„Oui“ zum Wahlrecht?

■ Diplomatische Kreise in Bonn lassen verlauten, Frankreich habe keine grundsätzlichen Bedenken mehr gegen das Bundestagswahlrecht für BerlinerInnen

Das Hickhack um eine Beteiligung der Berliner an den nächsten Bundestagswahlen geht weiter: Nach Informationen der Deutschen Presse-Agentur haben gestern „diplomatische Kreise“ in Bonn verlauten lassen, daß Frankreich keine grundsätzlichen Bedenken mehr gegen ein Mitwählen der BerlinerInnen habe. Für eine Beteiligung an der Wahl ist sowohl die Zustimmung der Alliierten als auch eine Änderung des Bundeswahlgesetzes notwendig.

Bisher haben auf den Vorstoß des Berliner Senats für ein direktes Stimmrecht der Berliner zumindest die USA und Großbritannien nicht eindeutig ablehnend reagiert (die taz berichtete), Frankreich zeigte sich dagegen bislang eher reserviert. Weiterhin unklar ist die Einstellung der vierten Siegermacht Sowjetunion. Bereits 1979 hat sie im Alleingang den Ostberlinern zugestanden, sich bei den Wahlen zur Volkskammer zu beteiligen, und damit eindeutig gegen den Vier-Mächte-Status verstoßen. Im Gegenzug wird jetzt von ihr erwartet, daß sie kaum mit guten Argumenten den Westberlinern - möglicherweise als einzigen Deutschen - das Stimmrecht zu einem nationalen Parlament wird verweigern können.

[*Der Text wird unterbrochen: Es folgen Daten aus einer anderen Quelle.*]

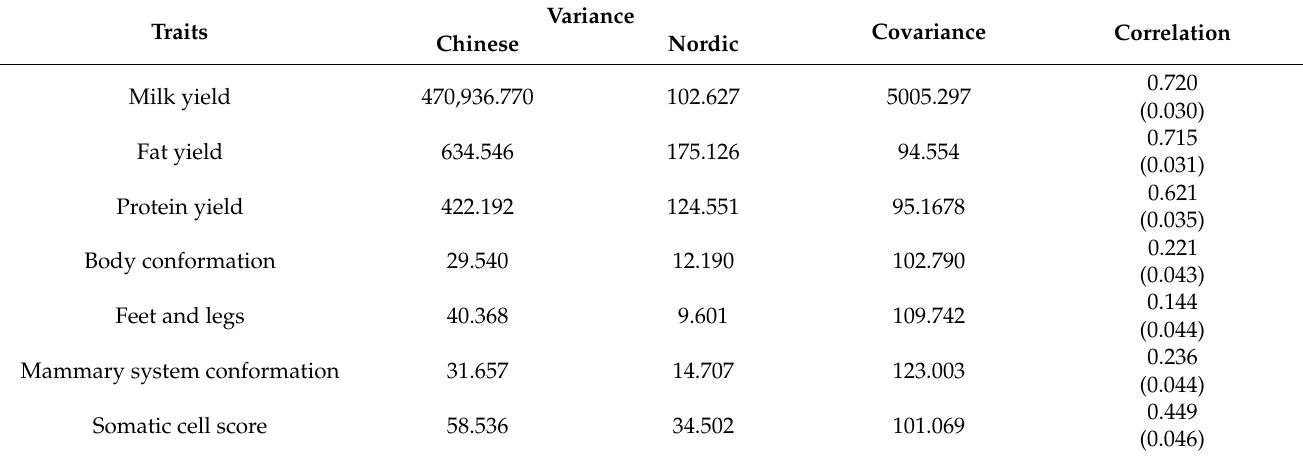
Table 2. Genetic correlation of traits between Chinese and Nordic Holstein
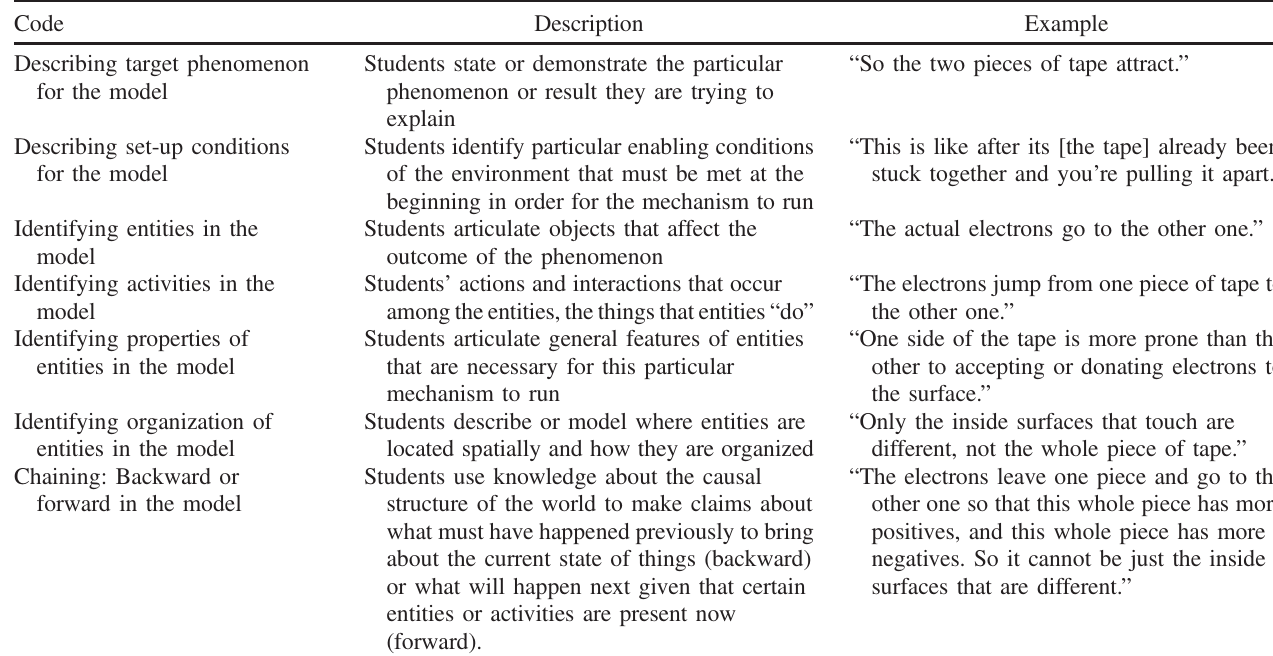
TABLE I. Mechanism coding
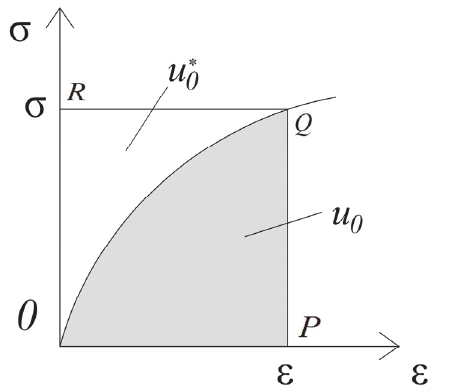
Figure 4: Schematic of a non-linear stress-strain curve ( 0 u and * 0 u are the strain energy density and the complementary strain energy density,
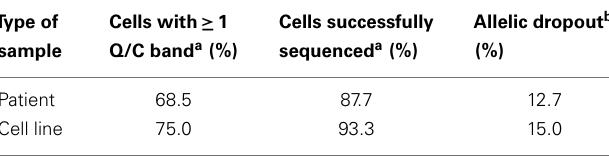
Table 3 |WGA and sequencing of fixed single cells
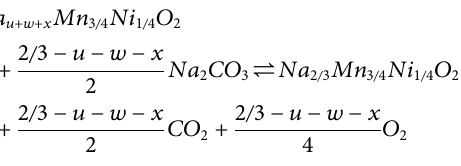
Figure 8 . The cells were cycled at C/10 (17.3 mA g − 1 ) for the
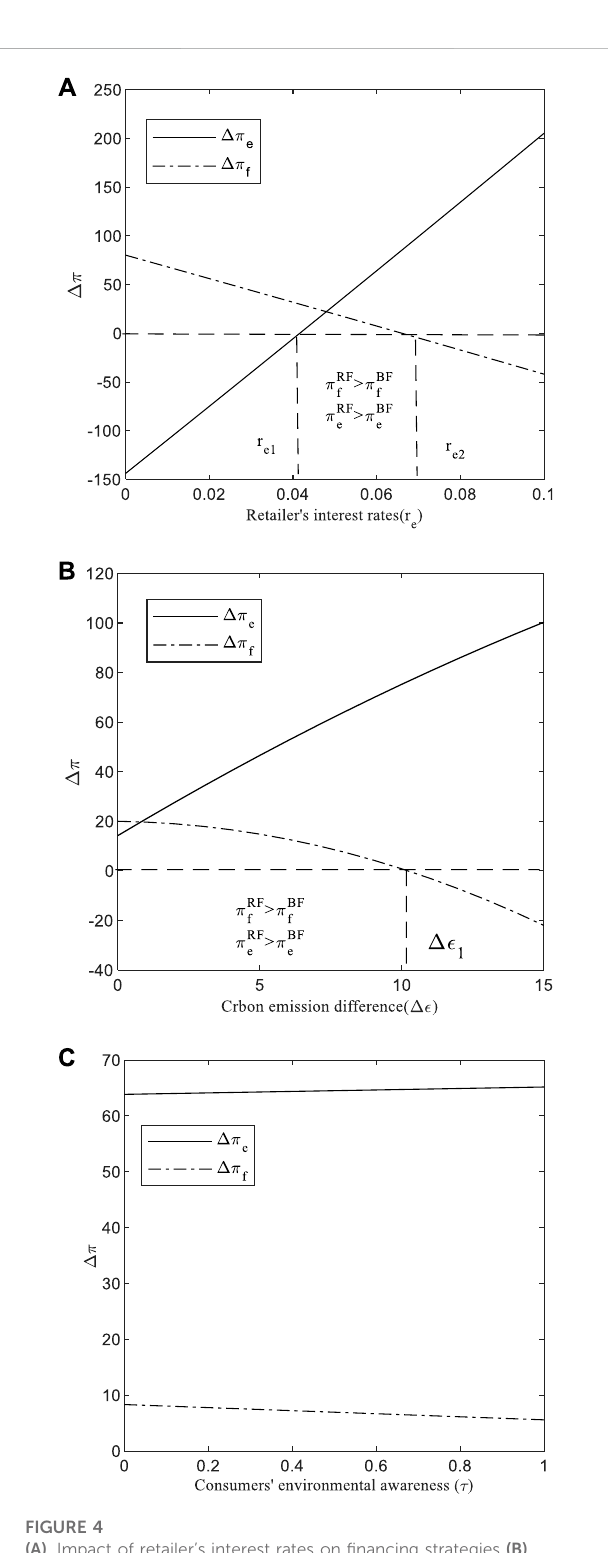
FIGURE 4 (A) . Impact of retailer ’ s interest rates on fi nancing strategies (B)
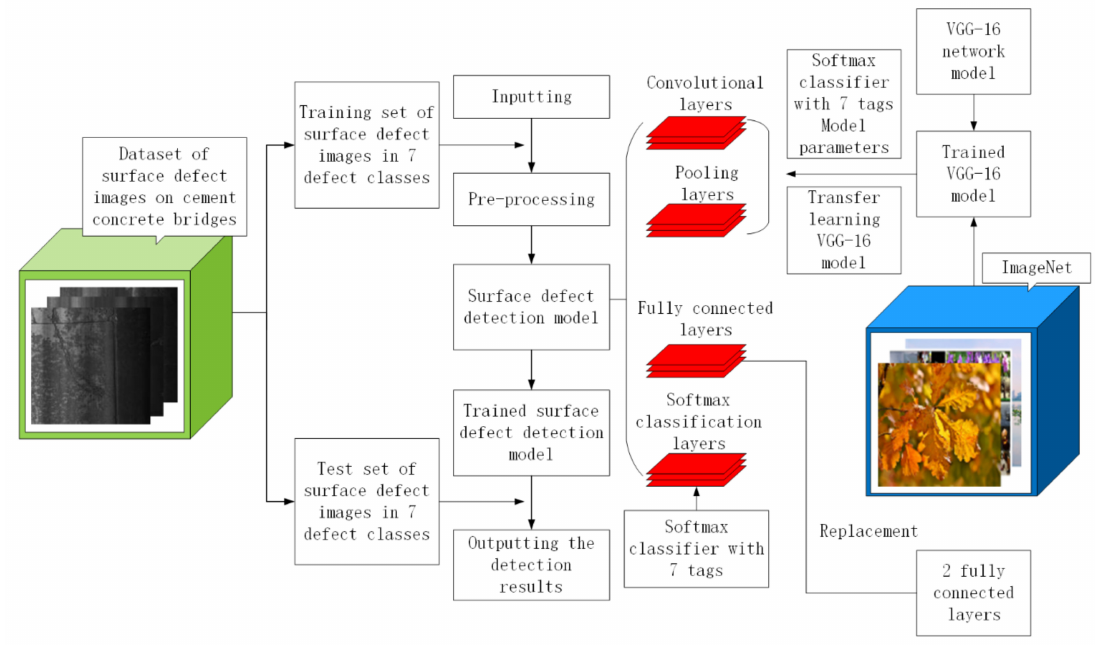
Figure 10. Experimental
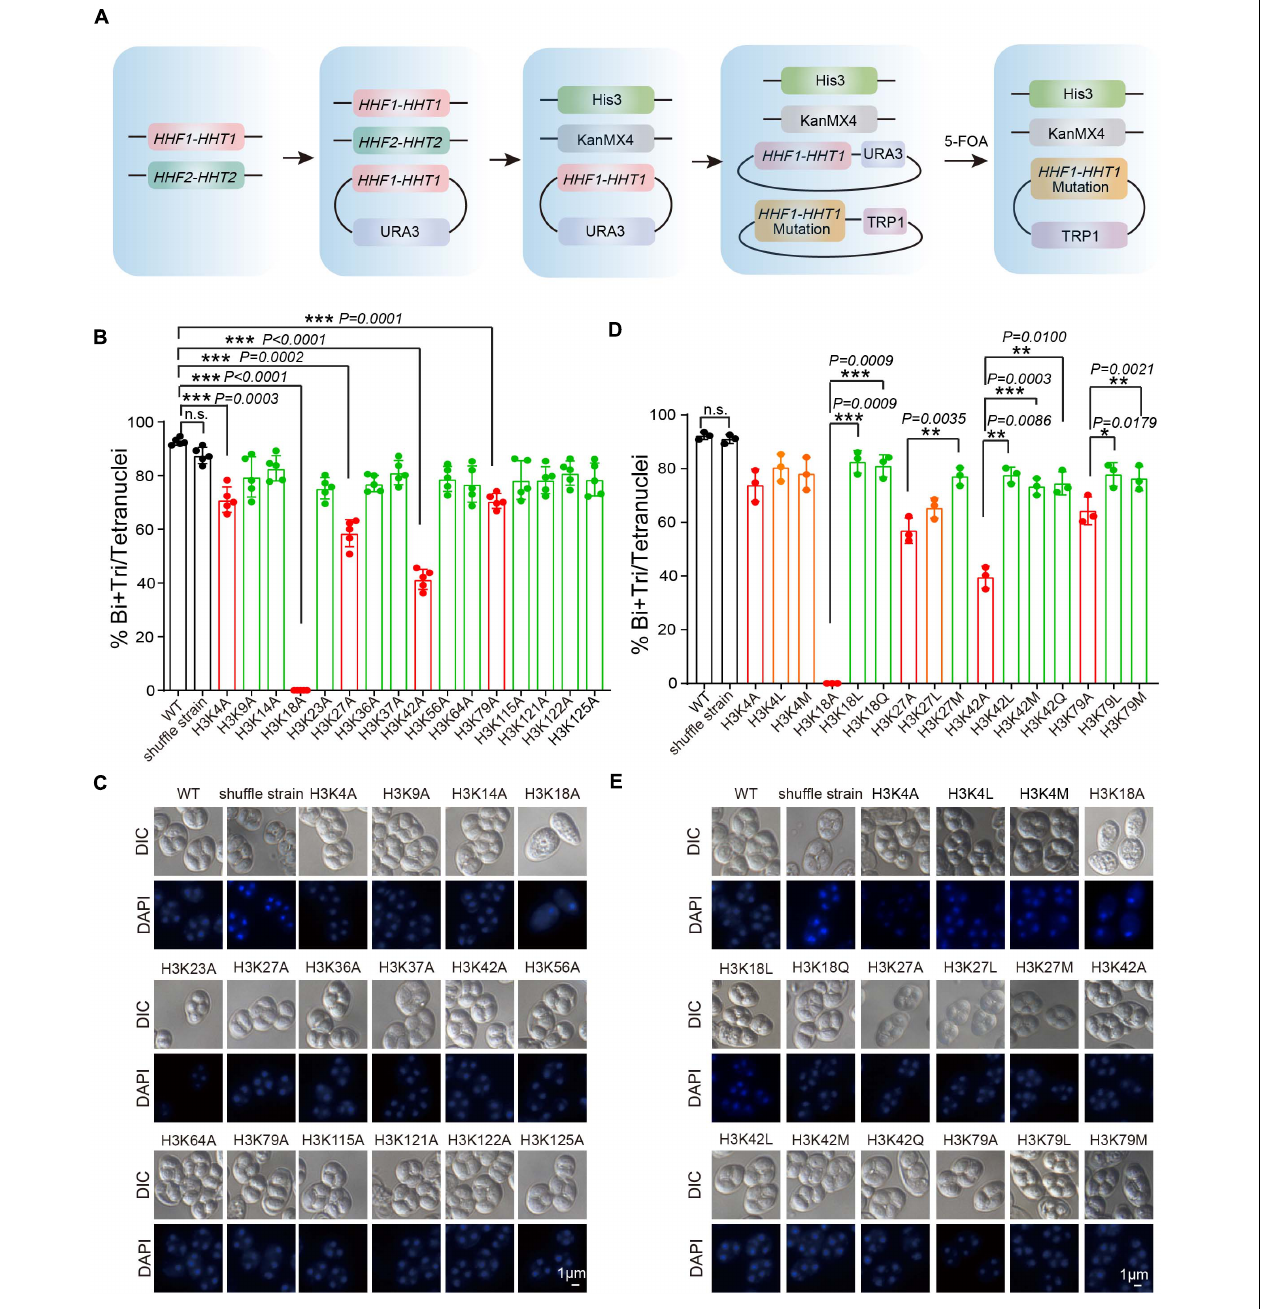
FIGURE 3 | Systematic screen of H3 lysine modifications needed for sporulation. (A) H3 mutant strains were generated using an SK1 background. Endogenous histone H3 and H4 genes were knocked out, and the cell (LW1599) was transfected with a plasmid which had an Myc- HHF1-HHT1 -HA and a URA3 selection marker. Then, another plasmid with histone H3 point mutation was transfected and 5-FOA negative selection was used to replace the original plasmid. (B) Sporulation efficiency of histone H3 K to A mutant strains. The error bars indicate ± SD ( n = 5). *** P < 0.001. n.s. indicates no significant. WT: LW0066; shuffle strain: LW1599; H3K4A: LW1600; H3K9A: LW1601; H3K14A: LW1602; H3K18A: LW1603; H3K23A: LW1604; H3K27A: LW1605; H3K36A: LW1606; H3K37A: LW1607; H3K42A: LW1608; H3K56A: LW1609; H3K64A: LW1610; H3K79A: LW1611; H3K115A: LW1612; H3K121A: LW1613; H3K122A: LW1614; H3K125A: LW1615. (C) Images of nuclei from cells in B . (D) Sporulation efficiency of mutant cells mimic different histone modifications. The error bars indicate ± SD ( n = 3). * P < 0.05, ** P < 0.01, *** P < 0.001. n.s. indicates no significant. WT: LW0066; shuffle strain: LW1599; H3K4A: LW1601; H3K4L: LW1616; H3K4M: LW1617; H3K18A: LW1603; H3K18L: LW1622; H3K18Q: LW1623; H3K27A: LW1605; H3K27L: LW1624; H3K27M: LW1625; H3K42A: LW1608; H3K42L: LW1626; H3K42M: LW1627; H3K42Q: LW1628; H3K79A: LW1611; H3K79L: LW1629; H3K79M: LW1630. (E) Images of nuclei from cells in D .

Eindeutig ablehnend verhält sich mittlerweile die CDU sowohl auf Bundes- als auch auf Landesebene (die taz berichtete). Noch im November hatte sich Bundeskanzler Helmut Kohl für ein direktes Wahlrecht ausgesprochen und seine Unterstützung zugesagt. Innenminister Schäuble hält jetzt eine Beteiligung der Berliner für formal nicht mehr lösbar, und der Berliner CDU-Chef Diepgen erklärte in auffallender Übereinstimmung am gleichen Tag das direkte Wahlrecht der Berliner zur Nebensache. Die SPD-Fraktion im Bundestag hat mittlerweile einen Gesetzentwurf für eine Änderung des Wahlgesetzes eingebracht, der aber ohne weitere Aussprachen an die Ausschüsse gegangen ist. Auch gestern wiegelte die Union wieder ab: Der innenpolitische Sprecher der CDU/CSU-Bundestagsfraktion Gerster meinte, das Problem habe wegen der gesamtpolitischen Entwicklung an Bedeutung verloren.